* [DATASET CONTENT]:
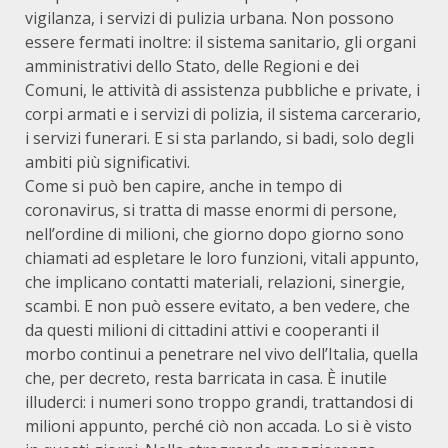
vigilanza, i servizi di pulizia urbana. Non possono
essere fermati inoltre: il sistema sanitario, gli organi
amministrativi dello Stato, delle Regioni e dei
Comuni, le attività di assistenza pubbliche e private, i
corpi armati e i servizi di polizia, il sistema carcerario,
i servizi funerari. E si sta parlando, si badi, solo degli
ambiti più significativi.
Come si può ben capire, anche in tempo di
coronavirus, si tratta di masse enormi di persone,
nell’ordine di milioni, che giorno dopo giorno sono
chiamati ad espletare le loro funzioni, vitali appunto,
che implicano contatti materiali, relazioni, sinergie,
scambi. E non può essere evitato, a ben vedere, che
da questi milioni di cittadini attivi e cooperanti il
morbo continui a penetrare nel vivo dell’Italia, quella
che, per decreto, resta barricata in casa. È inutile
illuderci: i numeri sono troppo grandi, trattandosi di
milioni appunto, perché ciò non accada. Lo si è visto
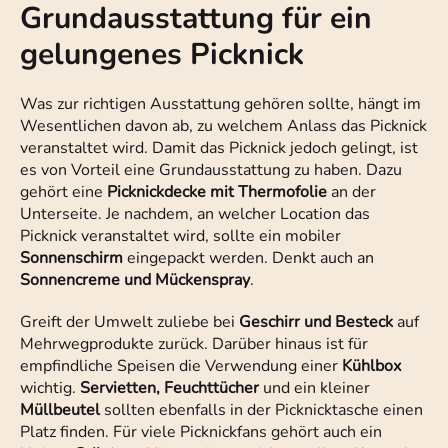
Grundausstattung für ein
gelungenes Picknick
Was zur richtigen Ausstattung gehören sollte, hängt im
Wesentlichen davon ab, zu welchem Anlass das Picknick
veranstaltet wird. Damit das Picknick jedoch gelingt, ist
es von Vorteil eine Grundausstattung zu haben. Dazu
gehört eine
Picknickdecke mit Thermofolie
an der
Unterseite. Je nachdem, an welcher Location das
Picknick veranstaltet wird, sollte ein mobiler
Sonnenschirm
eingepackt werden. Denkt auch an
Sonnencreme und Mückenspray
.
Greift der Umwelt zuliebe bei
Geschirr und Besteck
auf
Mehrwegprodukte zurück. Darüber hinaus ist für
empfindliche Speisen die Verwendung einer
Kühlbox
wichtig.
Servietten, Feuchttücher
und ein kleiner
Müllbeutel
sollten ebenfalls in der Picknicktasche einen
Platz finden. Für viele Picknickfans gehört auch ein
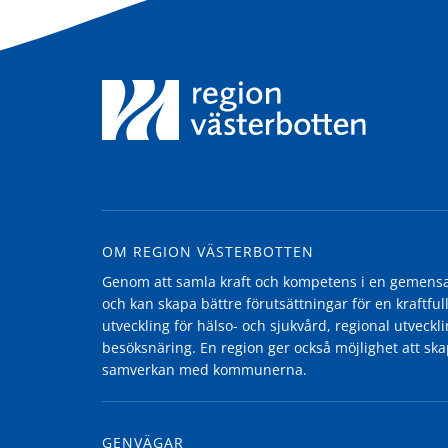
OM REGION VÄSTERBOTTEN
Genom att samla kraft och kompetens i en gemensam
och kan skapa bättre förutsättningar för en kraftfull
utveckling för hälso- och sjukvård, regional utvecklin
besöksnäring. En region ger också möjlighet att ska
samverkan med kommunerna.
GENVÄGAR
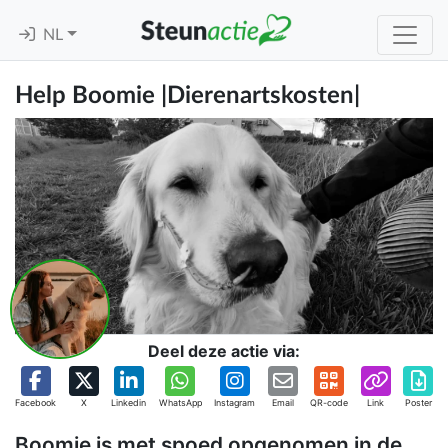
NL
Help Boomie |Dierenartskosten|
Deel deze actie via:
Facebook
X
Linkedin
WhatsApp
Instagram
Email
QR-code
Link
Poster
Boomie is met spoed opgenomen in de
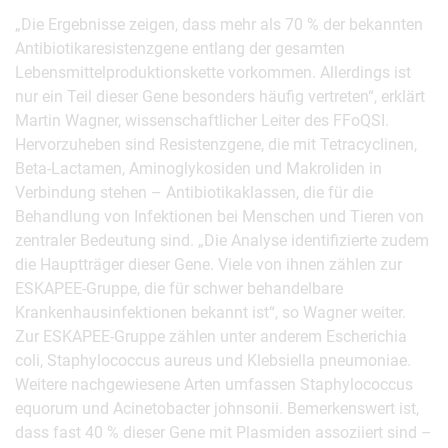
„Die Ergebnisse zeigen, dass mehr als 70 % der bekannten
Antibiotikaresistenzgene entlang der gesamten
Lebensmittelproduktionskette vorkommen. Allerdings ist
nur ein Teil dieser Gene besonders häufig vertreten“, erklärt
Martin Wagner, wissenschaftlicher Leiter des FFoQSI.
Hervorzuheben sind Resistenzgene, die mit Tetracyclinen,
Beta-Lactamen, Aminoglykosiden und Makroliden in
Verbindung stehen – Antibiotikaklassen, die für die
Behandlung von Infektionen bei Menschen und Tieren von
zentraler Bedeutung sind. „Die Analyse identifizierte zudem
die Hauptträger dieser Gene. Viele von ihnen zählen zur
ESKAPEE-Gruppe, die für schwer behandelbare
Krankenhausinfektionen bekannt ist“, so Wagner weiter.
Zur ESKAPEE-Gruppe zählen unter anderem Escherichia
coli, Staphylococcus aureus und Klebsiella pneumoniae.
Weitere nachgewiesene Arten umfassen Staphylococcus
equorum und Acinetobacter johnsonii. Bemerkenswert ist,
dass fast 40 % dieser Gene mit Plasmiden assoziiert sind –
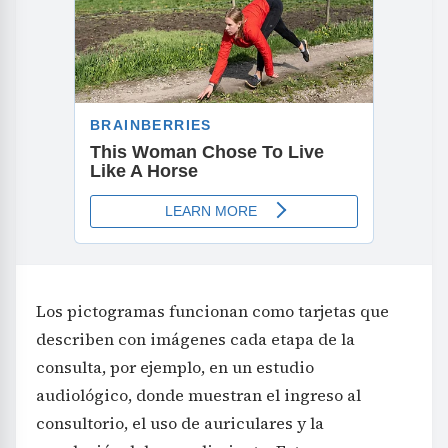
Los pictogramas funcionan como tarjetas que
describen con imágenes cada etapa de la
consulta, por ejemplo, en un estudio
audiológico, donde muestran el ingreso al
consultorio, el uso de auriculares y la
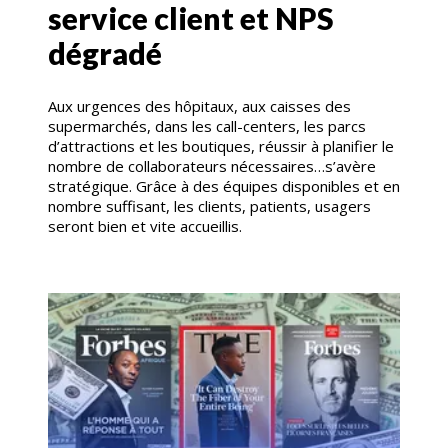
service client et NPS
dégradé
Aux urgences des hôpitaux, aux caisses des
supermarchés, dans les call-centers, les parcs
d’attractions et les boutiques, réussir à planifier le
nombre de collaborateurs nécessaires…s’avère
stratégique. Grâce à des équipes disponibles et en
nombre suffisant, les clients, patients, usagers
seront bien et vite accueillis.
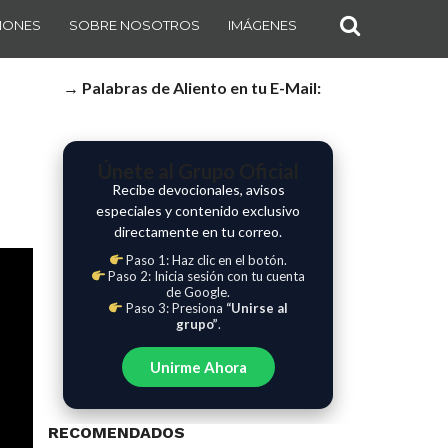
IONES
SOBRE NOSOTROS
IMÁGENES
→ Palabras de Aliento en tu E-Mail:
Únete al Grupo Oficial
Recibe devocionales, avisos
especiales y contenido exclusivo
directamente en tu correo.
Paso 1: Haz clic en el botón.
Paso 2: Inicia sesión con tu cuenta
de Google.
Paso 3: Presiona
“Unirse al
grupo”
.
Unirme Ahora
RECOMENDADOS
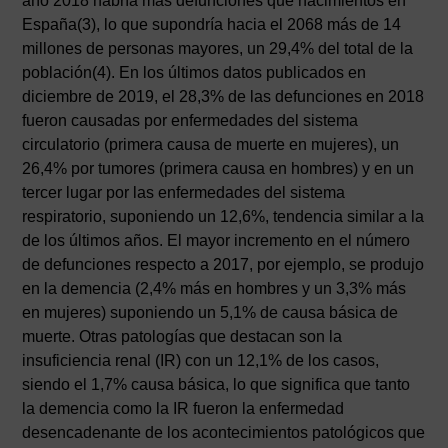
año 2018 habría más defunciones que nacimientos en
España(3), lo que supondría hacia el 2068 más de 14
millones de personas mayores, un 29,4% del total de la
población(4). En los últimos datos publicados en
diciembre de 2019, el 28,3% de las defunciones en 2018
fueron causadas por enfermedades del sistema
circulatorio (primera causa de muerte en mujeres), un
26,4% por tumores (primera causa en hombres) y en un
tercer lugar por las enfermedades del sistema
respiratorio, suponiendo un 12,6%, tendencia similar a la
de los últimos años. El mayor incremento en el número
de defunciones respecto a 2017, por ejemplo, se produjo
en la demencia (2,4% más en hombres y un 3,3% más
en mujeres) suponiendo un 5,1% de causa básica de
muerte. Otras patologías que destacan son la
insuficiencia renal (IR) con un 12,1% de los casos,
siendo el 1,7% causa básica, lo que significa que tanto
la demencia como la IR fueron la enfermedad
desencadenante de los acontecimientos patológicos que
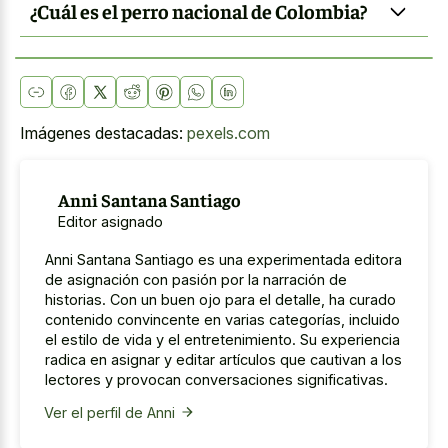
¿Cuál es el perro nacional de Colombia?
Imágenes destacadas:
pexels.com
Anni Santana Santiago
Editor asignado
Anni Santana Santiago es una experimentada editora
de asignación con pasión por la narración de
historias. Con un buen ojo para el detalle, ha curado
contenido convincente en varias categorías, incluido
el estilo de vida y el entretenimiento. Su experiencia
radica en asignar y editar artículos que cautivan a los
lectores y provocan conversaciones significativas.
Ver el perfil de Anni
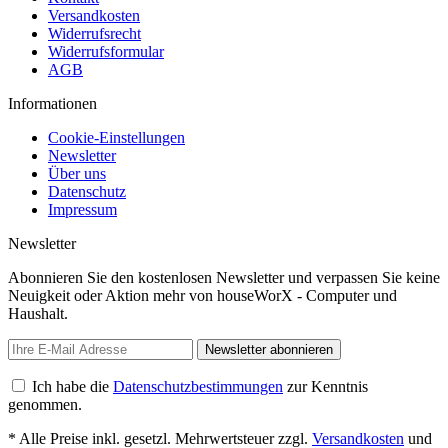
Versandkosten
Widerrufsrecht
Widerrufsformular
AGB
Informationen
Cookie-Einstellungen
Newsletter
Über uns
Datenschutz
Impressum
Newsletter
Abonnieren Sie den kostenlosen Newsletter und verpassen Sie keine
Neuigkeit oder Aktion mehr von houseWorX - Computer und
Haushalt.
Newsletter abonnieren
Ich habe die
Datenschutzbestimmungen
zur Kenntnis
genommen.
* Alle Preise inkl. gesetzl. Mehrwertsteuer zzgl.
Versandkosten
und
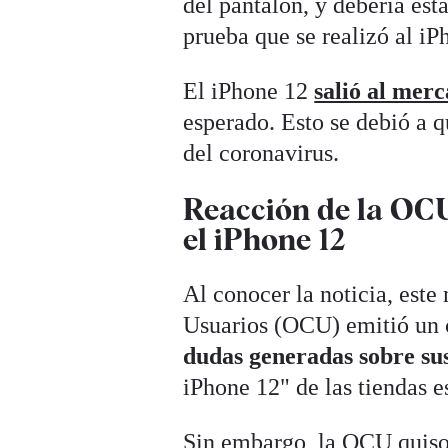
del pantalón, y debería es
prueba que se realizó al i
El iPhone 12
salió al mer
esperado. Esto se debió a q
del coronavirus.
Reacción de la OCU
el iPhone 12
Al conocer la noticia, est
Usuarios (OCU) emitió un 
dudas generadas sobre su
iPhone 12" de las tiendas e
Sin embargo, la OCU quiso 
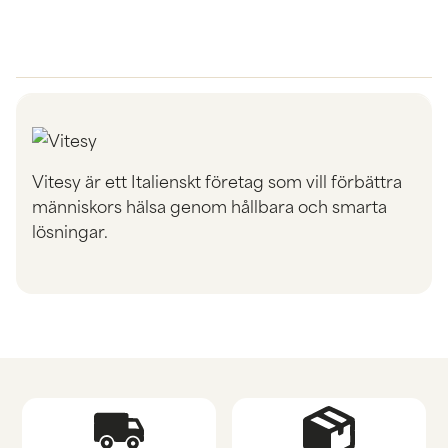
Vitesy är ett Italienskt företag som vill förbättra
människors hälsa genom hållbara och smarta
lösningar.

* [WORK INSTRUCTION]:
Set down every entry exactly; omit the pictures.

* [RESULT BELOW]:
vigilanza, i servizi di pulizia urbana. Non possono
essere fermati inoltre: il sistema sanitario, gli organi
amministrativi dello Stato, delle Regioni e dei
Comuni, le attività di assistenza pubbliche e private, i
corpi armati e i servizi di polizia, il sistema carcerario,
i servizi funerari. E si sta parlando, si badi, solo degli
ambiti più significativi.
Come si può ben capire, anche in tempo di
coronavirus, si tratta di masse enormi di persone,
nell’ordine di milioni, che giorno dopo giorno sono
chiamati ad espletare le loro funzioni, vitali appunto,
che implicano contatti materiali, relazioni, sinergie,
scambi. E non può essere evitato, a ben vedere, che
da questi milioni di cittadini attivi e cooperanti il
morbo continui a penetrare nel vivo dell’Italia, quella
che, per decreto, resta barricata in casa. È inutile
illuderci: i numeri sono troppo grandi, trattandosi di
milioni appunto, perché ciò non accada. Lo si è visto
Grundausstattung für ein
gelungenes Picknick
Was zur richtigen Ausstattung gehören sollte, hängt im
Wesentlichen davon ab, zu welchem Anlass das Picknick
veranstaltet wird. Damit das Picknick jedoch gelingt, ist
es von Vorteil eine Grundausstattung zu haben. Dazu
gehört eine
Picknickdecke mit Thermofolie
an der
Unterseite. Je nachdem, an welcher Location das
Picknick veranstaltet wird, sollte ein mobiler
Sonnenschirm
eingepackt werden. Denkt auch an
Sonnencreme und Mückenspray
.
Greift der Umwelt zuliebe bei
Geschirr und Besteck
auf
Mehrwegprodukte zurück. Darüber hinaus ist für
empfindliche Speisen die Verwendung einer
Kühlbox
wichtig.
Servietten, Feuchttücher
und ein kleiner
Müllbeutel
sollten ebenfalls in der Picknicktasche einen
Platz finden. Für viele Picknickfans gehört auch ein
OM REGION VÄSTERBOTTEN
Genom att samla kraft och kompetens i en gemensam
och kan skapa bättre förutsättningar för en kraftfull
utveckling för hälso- och sjukvård, regional utvecklin
besöksnäring. En region ger också möjlighet att ska
samverkan med kommunerna.
GENVÄGAR
NL
Help Boomie |Dierenartskosten|
Deel deze actie via:
Facebook
X
Linkedin
WhatsApp
Instagram
Email
QR-code
Link
Poster
Boomie is met spoed opgenomen in de
„Die Ergebnisse zeigen, dass mehr als 70 % der bekannten
Antibiotikaresistenzgene entlang der gesamten
Lebensmittelproduktionskette vorkommen. Allerdings ist
nur ein Teil dieser Gene besonders häufig vertreten“, erklärt
Martin Wagner, wissenschaftlicher Leiter des FFoQSI.
Hervorzuheben sind Resistenzgene, die mit Tetracyclinen,
Beta-Lactamen, Aminoglykosiden und Makroliden in
Verbindung stehen – Antibiotikaklassen, die für die
Behandlung von Infektionen bei Menschen und Tieren von
zentraler Bedeutung sind. „Die Analyse identifizierte zudem
die Hauptträger dieser Gene. Viele von ihnen zählen zur
ESKAPEE-Gruppe, die für schwer behandelbare
Krankenhausinfektionen bekannt ist“, so Wagner weiter.
Zur ESKAPEE-Gruppe zählen unter anderem Escherichia
coli, Staphylococcus aureus und Klebsiella pneumoniae.
Weitere nachgewiesene Arten umfassen Staphylococcus
equorum und Acinetobacter johnsonii. Bemerkenswert ist,
dass fast 40 % dieser Gene mit Plasmiden assoziiert sind –
Los pictogramas funcionan como tarjetas que
describen con imágenes cada etapa de la
consulta, por ejemplo, en un estudio
audiológico, donde muestran el ingreso al
consultorio, el uso de auriculares y la
service client et NPS
dégradé
Aux urgences des hôpitaux, aux caisses des
supermarchés, dans les call-centers, les parcs
d’attractions et les boutiques, réussir à planifier le
nombre de collaborateurs nécessaires…s’avère
stratégique. Grâce à des équipes disponibles et en
nombre suffisant, les clients, patients, usagers
seront bien et vite accueillis.
IONES
SOBRE NOSOTROS
IMÁGENES
→ Palabras de Aliento en tu E-Mail:
Únete al Grupo Oficial
Recibe devocionales, avisos
especiales y contenido exclusivo
directamente en tu correo.
Paso 1: Haz clic en el botón.
Paso 2: Inicia sesión con tu cuenta
de Google.
Paso 3: Presiona
“Unirse al
grupo”
.
Unirme Ahora
RECOMENDADOS
año 2018 habría más defunciones que nacimientos en
España(3), lo que supondría hacia el 2068 más de 14
millones de personas mayores, un 29,4% del total de la
población(4). En los últimos datos publicados en
diciembre de 2019, el 28,3% de las defunciones en 2018
fueron causadas por enfermedades del sistema
circulatorio (primera causa de muerte en mujeres), un
26,4% por tumores (primera causa en hombres) y en un
tercer lugar por las enfermedades del sistema
respiratorio, suponiendo un 12,6%, tendencia similar a la
de los últimos años. El mayor incremento en el número
de defunciones respecto a 2017, por ejemplo, se produjo
en la demencia (2,4% más en hombres y un 3,3% más
en mujeres) suponiendo un 5,1% de causa básica de
muerte. Otras patologías que destacan son la
insuficiencia renal (IR) con un 12,1% de los casos,
siendo el 1,7% causa básica, lo que significa que tanto
la demencia como la IR fueron la enfermedad
desencadenante de los acontecimientos patológicos que
¿Cuál es el perro nacional de Colombia?
Imágenes destacadas:
pexels.com
Anni Santana Santiago
Editor asignado
Anni Santana Santiago es una experimentada editora
de asignación con pasión por la narración de
historias. Con un buen ojo para el detalle, ha curado
contenido convincente en varias categorías, incluido
el estilo de vida y el entretenimiento. Su experiencia
radica en asignar y editar artículos que cautivan a los
lectores y provocan conversaciones significativas.
Ver el perfil de Anni
Versandkosten
Widerrufsrecht
Widerrufsformular
AGB
Informationen
Cookie-Einstellungen
Newsletter
Über uns
Datenschutz
Impressum
Newsletter
Abonnieren Sie den kostenlosen Newsletter und verpassen Sie keine
Neuigkeit oder Aktion mehr von houseWorX - Computer und
Haushalt.
Newsletter abonnieren
Ich habe die
Datenschutzbestimmungen
zur Kenntnis
genommen.
* Alle Preise inkl. gesetzl. Mehrwertsteuer zzgl.
Versandkosten
und
del pantalón, y debería es
prueba que se realizó al i
El iPhone 12
salió al mer
esperado. Esto se debió a q
del coronavirus.
Reacción de la OCU
el iPhone 12
Al conocer la noticia, est
Usuarios (OCU) emitió un 
dudas generadas sobre su
iPhone 12" de las tiendas e
Sin embargo, la OCU quiso 
Vitesy är ett Italienskt företag som vill förbättra
människors hälsa genom hållbara och smarta
lösningar.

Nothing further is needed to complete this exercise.